But, to do as you ought to have done rather than type and copy and paste this
story in the comments, I googled: global temperature data for last 100 years.
The first response is from NOAA which has reasonably accurate temp data since
1880. [https://www.ncdc.noaa.gov/cag/global/time-
series/globe/land_...](https://www.ncdc.noaa.gov/cag/global/time-
series/globe/land_ocean/all/10/1900-2019)

October 2019 data is not yet added, but it does already indicate that
September 2019 was the hottest on record, and that the top of a sorted list of
hottest months ever recorded features very few months not in the 21st century.
It's interesting.

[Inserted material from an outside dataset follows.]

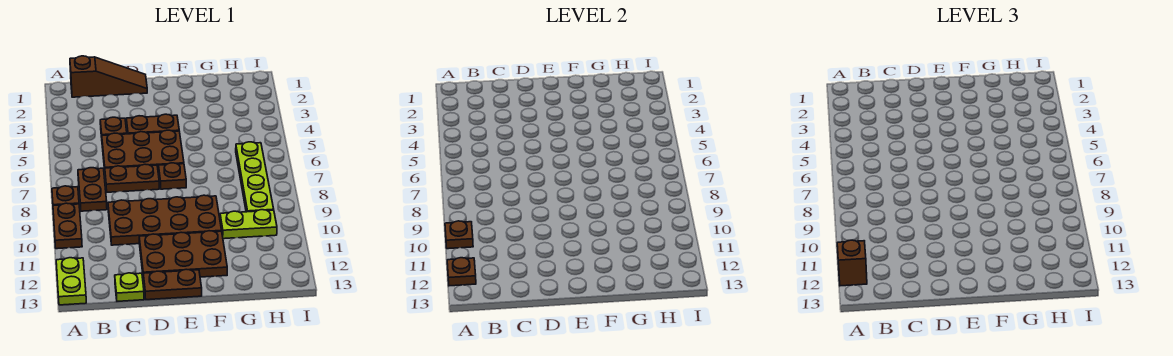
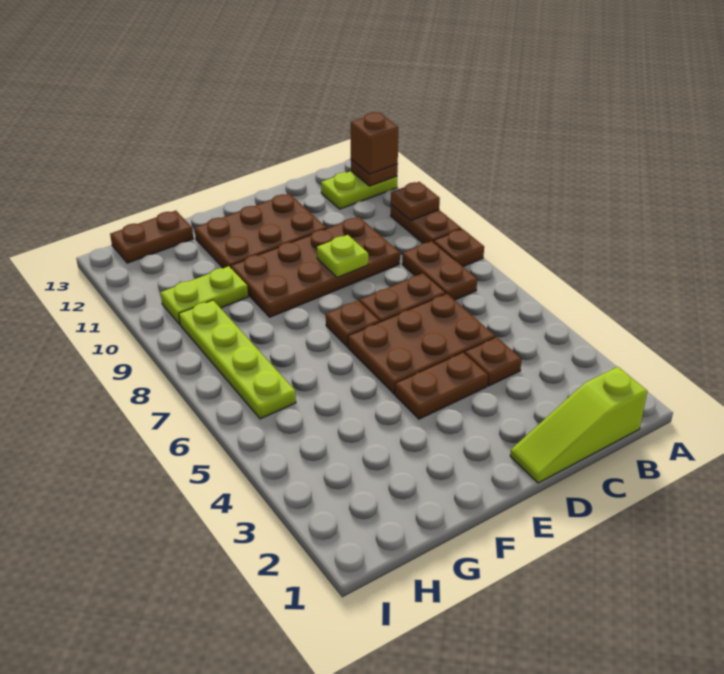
lime 1x2 plate [56,258,86,305] -> lime 1x2 plate turned to [321,171,397,209]
brown 1x3 slope [70,56,147,97] -> lime 1x3 slope [510,367,648,483]
lime 1x1 plate [115,273,144,301] -> lime 1x1 plate moved to [317,235,368,278]
brown 1x2 plate [143,269,202,300] -> brown 1x2 plate moved to [110,211,193,263]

Poke around.

Also, friend, .69 degrees C more in the global temperature average is not, not
at all, a narrow margin. Variations exist in these global averages for sure,
and they are often naturally occurring and they can be bigger than that but
.69 is not small. Check it out.

------
woodandsteel
Standard conservative responses:

\--The globe is not getting warmer

\--We don't know if the globe is getting warmer or not

\--We do know the globe is getting warmer, but we don't know why

\--We do know the globe is getting warmer, but it has a different cause than
human activities

\--We do know the globe is getting warmer, and it is in part due to human
activities, but any action to counter this would be more harmful than letting
it get warmer.

\--We do know the globe is getting warmer and action needs to be taken, but it
should all be voluntary actions by private enterprises, and no new
governmental regulations.

And let us not forget: increased atmospheric co2 is beneficial because it
increases agricultural production.

Have I missed any?

------
dagdesheren
Still freezing my balls off here at 20c